HLTH 202: Health Across the Lifespan II
This course provides students with an integrated approach to understanding age-related changes of health during adolescence and adulthood in a cross-cultural context including health of indigenous populations. Special emphasis will be placed on using critical thinking to evaluate scientific research related to developmental origins of health beyond the childhood years. Themes covered include determinants of adolescent, adult, and geriatric health, the role of cultural considerations in healthy aging and dealing with death as part of the lifecycle. Prerequisite: HLTH 201. Three credits.
HLTH 203: Introduction to Health Research Methods
An introduction to quantitative and qualitative research methods used to study health-related topics.
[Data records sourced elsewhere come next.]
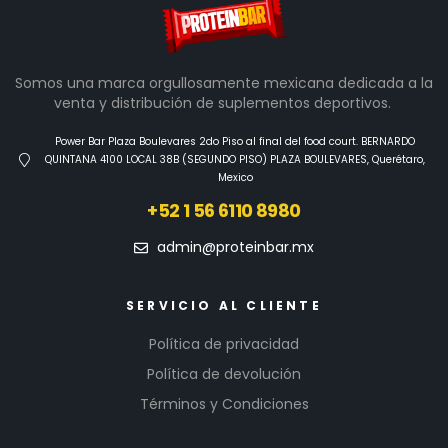
Somos una marca orgullosamente mexicana dedicada a la
venta y distribución de suplementos deportivos.
Power Bar Plaza Boulevares 2do Piso al final del food court. BERNARDO
QUINTANA 4100 LOCAL 38B (SEGUNDO PISO) PLAZA BOULEVARES, Querétaro,
Mexico
+52 1 56 6110 8980
admin@proteinbar.mx
SERVICIO AL CLIENTE
Política de privacidad
Política de devolución
Términos y Condiciones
A range of study designs will be discussed, with consideration to characteristics such as levels of measurement, sampling approaches, and data collection/generation techniques. The importance of research within the field of health, as well as strengths and weaknesses of different techniques, will be addressed. Discipline-specific methodology will be introduced, such as epidemiology, evidence-based practice, program evaluation, and public health research. Credit will be granted for only one of HLTH 203 and another research methods course (exception PSYC 291). Prerequisite: STAT 101 and second year BASc in Health status. Three credits and lab. It is strongly recommended that you complete this course prior to taking HLTH301 and 302.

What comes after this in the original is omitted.